I would say that each of these has some good and some bad characteristics (even the original one at the top). It’s very hard to make a single display that lets you see both the relative and absolute performances, for each year and for the whole period. The original graphic gives up on the absolute performances (or at least gives up on graphically displaying them; you can still read off the percent gains), in favor of simply rank-ordering within each year and overall. My contribution, and the uppermost of Hadley’s plots, puts everything on a single line plot; you can see how things vary together, you can see the relative volatility (i.e. variance) of the various asset classes…but this is a lot of lines on a single plot, and is therefore hard to read. (Hadley’s color scheme is harder for me to distinguish than “my” color scheme, which was an attempt to duplicate the one in the original chart). Kelly’s two contributions attempt to resolve the overlapping-lines issue by presenting the data two ways: side-by-side, which allows visually comparing variances but does not help with comparing temporal behavior; and vertically aligned, which allows comparison of temporal variability but makes it harder to compare variances. Richard’s table is easy to follow, but (for me) much of the interpretation comes from reading the numbers rather than taking advantage of our ability to process graphical information.



  1. Hadley says:

    I agree with you about my colour choices – the problem is that it is very hard to come up with an algorithm for making nice colour choices, especially when the number of colours is so high. I am choosing evenly spaced colours from a "perceptually-uniform" colour space, but some colours look very similar to me.

    A more general solution, of course, is to use interactive graphics where brushing would considerably aid discrimination of different series.

  2. K says:

    Why use color at all? Two authors I greatly respect, Stephen Wolfram (see his book, A New Kind of Science) and Edward Tufte (all of his books are thoroughly enjoyable) both recommend using montone (black) instead of color. Whether monotone can be successfully used for signed values is another matter; it seems odd to use a gray color for zero and succesively lighter shades for negative values. I think it may be helpful to separate the rows in Richard's table to highlight the temporal progression of the data; I find it hard to 'see' variance over time as it is.

    Your final statement is interesting in light of Tufte's views; reading the raw numbers to interpret the data should be seen as a sign that the graphic presents the data accurately without obscuring its complexity.

  3. Hadley says:

    Using black and white in a book is often rather motivated by cost.

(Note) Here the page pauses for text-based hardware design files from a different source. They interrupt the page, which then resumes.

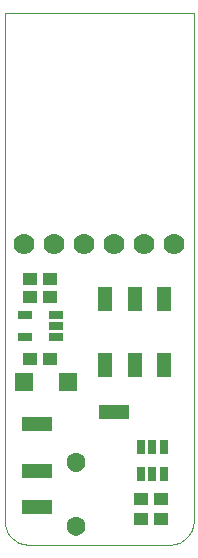
<source format=gts>
G75*
G70*
%OFA0B0*%
%FSLAX24Y24*%
%IPPOS*%
%LPD*%
%AMOC8*
5,1,8,0,0,1.08239X$1,22.5*
%
%ADD10C,0.0000*%
%ADD11R,0.0276X0.0512*%
%ADD12R,0.1024X0.0512*%
%ADD13C,0.0631*%
%ADD14R,0.0473X0.0434*%
%ADD15R,0.0512X0.0257*%
%ADD16C,0.0700*%
%ADD17R,0.0473X0.0808*%
%ADD18R,0.0591X0.0591*%
D10*
X000160Y001700D02*
X000160Y018629D01*
X006459Y018629D01*
X006459Y001700D01*
X006457Y001646D01*
X006452Y001593D01*
X006443Y001540D01*
X006430Y001488D01*
X006414Y001436D01*
X006394Y001386D01*
X006371Y001338D01*
X006344Y001291D01*
X006315Y001246D01*
X006282Y001203D01*
X006247Y001163D01*
X006209Y001125D01*
X006169Y001090D01*
X006126Y001057D01*
X006081Y001028D01*
X006034Y001001D01*
X005986Y000978D01*
X005936Y000958D01*
X005884Y000942D01*
X005832Y000929D01*
X005779Y000920D01*
X005726Y000915D01*
X005672Y000913D01*
X005672Y000912D02*
X000947Y000912D01*
X000947Y000913D02*
X000893Y000915D01*
X000840Y000920D01*
X000787Y000929D01*
X000735Y000942D01*
X000683Y000958D01*
X000633Y000978D01*
X000585Y001001D01*
X000538Y001028D01*
X000493Y001057D01*
X000450Y001090D01*
X000410Y001125D01*
X000372Y001163D01*
X000337Y001203D01*
X000304Y001246D01*
X000275Y001291D01*
X000248Y001338D01*
X000225Y001386D01*
X000205Y001436D01*
X000189Y001488D01*
X000176Y001540D01*
X000167Y001593D01*
X000162Y001646D01*
X000160Y001700D01*
X002227Y001542D02*
X002229Y001576D01*
X002235Y001610D01*
X002245Y001643D01*
X002258Y001674D01*
X002276Y001704D01*
X002296Y001732D01*
X002320Y001757D01*
X002346Y001779D01*
X002374Y001797D01*
X002405Y001813D01*
X002437Y001825D01*
X002471Y001833D01*
X002505Y001837D01*
X002539Y001837D01*
X002573Y001833D01*
X002607Y001825D01*
X002639Y001813D01*
X002669Y001797D01*
X002698Y001779D01*
X002724Y001757D01*
X002748Y001732D01*
X002768Y001704D01*
X002786Y001674D01*
X002799Y001643D01*
X002809Y001610D01*
X002815Y001576D01*
X002817Y001542D01*
X002815Y001508D01*
X002809Y001474D01*
X002799Y001441D01*
X002786Y001410D01*
X002768Y001380D01*
X002748Y001352D01*
X002724Y001327D01*
X002698Y001305D01*
X002670Y001287D01*
X002639Y001271D01*
X002607Y001259D01*
X002573Y001251D01*
X002539Y001247D01*
X002505Y001247D01*
X002471Y001251D01*
X002437Y001259D01*
X002405Y001271D01*
X002374Y001287D01*
X002346Y001305D01*
X002320Y001327D01*
X002296Y001352D01*
X002276Y001380D01*
X002258Y001410D01*
X002245Y001441D01*
X002235Y001474D01*
X002229Y001508D01*
X002227Y001542D01*
X002227Y003668D02*
X002229Y003702D01*
X002235Y003736D01*
X002245Y003769D01*
X002258Y003800D01*
X002276Y003830D01*
X002296Y003858D01*
X002320Y003883D01*
X002346Y003905D01*
X002374Y003923D01*
X002405Y003939D01*
X002437Y003951D01*
X002471Y003959D01*
X002505Y003963D01*
X002539Y003963D01*
X002573Y003959D01*
X002607Y003951D01*
X002639Y003939D01*
X002669Y003923D01*
X002698Y003905D01*
X002724Y003883D01*
X002748Y003858D01*
X002768Y003830D01*
X002786Y003800D01*
X002799Y003769D01*
X002809Y003736D01*
X002815Y003702D01*
X002817Y003668D01*
X002815Y003634D01*
X002809Y003600D01*
X002799Y003567D01*
X002786Y003536D01*
X002768Y003506D01*
X002748Y003478D01*
X002724Y003453D01*
X002698Y003431D01*
X002670Y003413D01*
X002639Y003397D01*
X002607Y003385D01*
X002573Y003377D01*
X002539Y003373D01*
X002505Y003373D01*
X002471Y003377D01*
X002437Y003385D01*
X002405Y003397D01*
X002374Y003413D01*
X002346Y003431D01*
X002320Y003453D01*
X002296Y003478D01*
X002276Y003506D01*
X002258Y003536D01*
X002245Y003567D01*
X002235Y003600D01*
X002229Y003634D01*
X002227Y003668D01*
D11*
X004707Y003275D03*
X005081Y003275D03*
X005081Y004180D03*
X004707Y004180D03*
X005455Y004180D03*
X005455Y003275D03*
D12*
X003802Y005322D03*
X001243Y004928D03*
X001243Y003353D03*
X001243Y002172D03*
D13*
X002522Y001542D03*
X002522Y003668D03*
D14*
X001676Y007113D03*
X001006Y007113D03*
X001006Y009180D03*
X001006Y009771D03*
X001676Y009771D03*
X001676Y009180D03*
X004688Y002428D03*
X004688Y001759D03*
X005377Y001759D03*
X005377Y002428D03*
D15*
X001853Y007822D03*
X001853Y008196D03*
X001853Y008570D03*
X000829Y008570D03*
X000829Y007822D03*
D16*
X000810Y010952D03*
X001810Y010952D03*
X002810Y010952D03*
X003810Y010952D03*
X004810Y010952D03*
X005810Y010952D03*
D17*
X005475Y009101D03*
X005475Y006897D03*
X004491Y006897D03*
X004491Y009101D03*
X003506Y009101D03*
X003506Y006897D03*
D18*
X002266Y006326D03*
X000810Y006326D03*
M02*

</source>
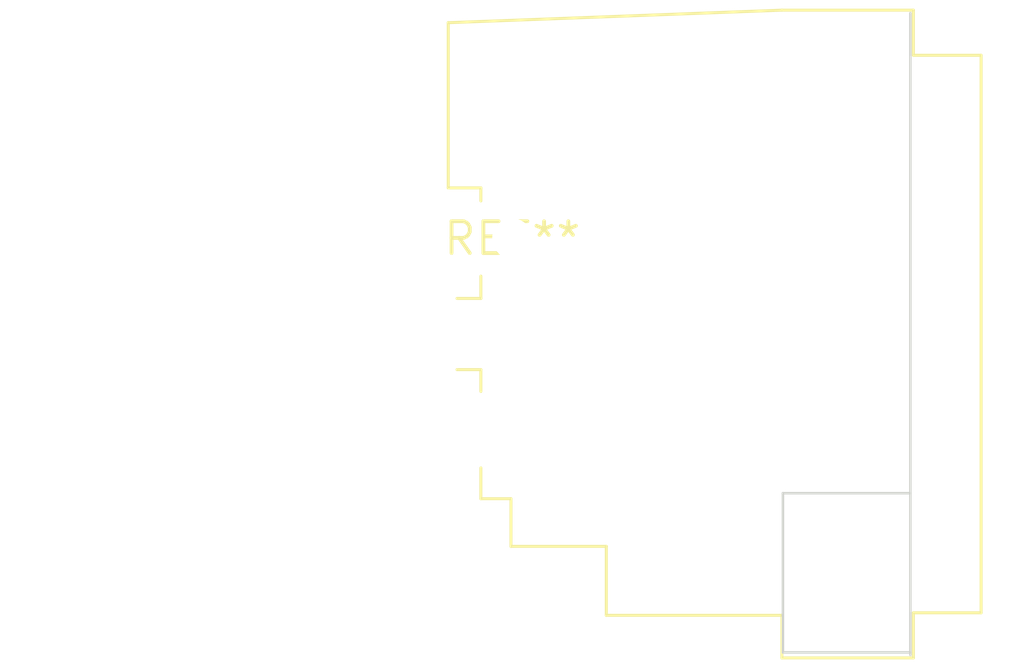
<source format=kicad_pcb>
(kicad_pcb (version 20240108) (generator pcbnew)

  (general
    (thickness 1.6)
  )

  (paper "A4")
  (layers
    (0 "F.Cu" signal)
    (31 "B.Cu" signal)
    (32 "B.Adhes" user "B.Adhesive")
    (33 "F.Adhes" user "F.Adhesive")
    (34 "B.Paste" user)
    (35 "F.Paste" user)
    (36 "B.SilkS" user "B.Silkscreen")
    (37 "F.SilkS" user "F.Silkscreen")
    (38 "B.Mask" user)
    (39 "F.Mask" user)
    (40 "Dwgs.User" user "User.Drawings")
    (41 "Cmts.User" user "User.Comments")
    (42 "Eco1.User" user "User.Eco1")
    (43 "Eco2.User" user "User.Eco2")
    (44 "Edge.Cuts" user)
    (45 "Margin" user)
    (46 "B.CrtYd" user "B.Courtyard")
    (47 "F.CrtYd" user "F.Courtyard")
    (48 "B.Fab" user)
    (49 "F.Fab" user)
    (50 "User.1" user)
    (51 "User.2" user)
    (52 "User.3" user)
    (53 "User.4" user)
    (54 "User.5" user)
    (55 "User.6" user)
    (56 "User.7" user)
    (57 "User.8" user)
    (58 "User.9" user)
  )

  (setup
    (pad_to_mask_clearance 0)
    (pcbplotparams
      (layerselection 0x00010fc_ffffffff)
      (plot_on_all_layers_selection 0x0000000_00000000)
      (disableapertmacros false)
      (usegerberextensions false)
      (usegerberattributes false)
      (usegerberadvancedattributes false)
      (creategerberjobfile false)
      (dashed_line_dash_ratio 12.000000)
      (dashed_line_gap_ratio 3.000000)
      (svgprecision 4)
      (plotframeref false)
      (viasonmask false)
      (mode 1)
      (useauxorigin false)
      (hpglpennumber 1)
      (hpglpenspeed 20)
      (hpglpendiameter 15.000000)
      (dxfpolygonmode false)
      (dxfimperialunits false)
      (dxfusepcbnewfont false)
      (psnegative false)
      (psa4output false)
      (plotreference false)
      (plotvalue false)
      (plotinvisibletext false)
      (sketchpadsonfab false)
      (subtractmaskfromsilk false)
      (outputformat 1)
      (mirror false)
      (drillshape 1)
      (scaleselection 1)
      (outputdirectory "")
    )
  )

  (net 0 "")

  (footprint "Jack_XLR_Neutrik_NC3FAHR1-0_Horizontal" (layer "F.Cu") (at 0 0))

)

</source>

Using 12 shades of grey would be even harder to distinguish in this example. Of the other visual attributes you could apply to a line (dashing, blur, alpha, size, …) I don't think any would do as well as colour. Combining multiple visual attributes would be another idea, but that brings costs as well (eg. no longer pre-attentive)

    Tufte is an excellent resource when it comes to presentation graphics. However, he gives no guidance for exploratory graphics which is where the strengths of interactive graphics lie. Generally, retreiving values from a graphic is of little interest (provided the graphic is honest)

  4. Anonymous says:

    We're trying to find a single graphic (or maybe two) that makes it easy to see several different things, such as: (1) how has any single asset class performed over time, (2) which asset classes do or don't have similar year-by-year behavior, (3) which asset classes are most and least variable, (4) which asset classes (if any) have usually been better or worse than others.
    I think that for the amount of data being displayed, there is no great solution — no single graphic is going to do everything really well.

    Of course you can work with tabulated data and determine these, with some effort…but as with all graphics, the idea is to not have to do the work: take advantage of our unconscious visual-processing systems to convey the message. To me, the graphs that come closest to doing this are the line plots that show all of the curves superimposed. Yes, they're kinda messy, but they come closest to showing everything. And as Hadley points out, they definitely need color—multiple line styles won't do the job. (For what it's worth, Tufte doesn't recommend doing everything monotone, either).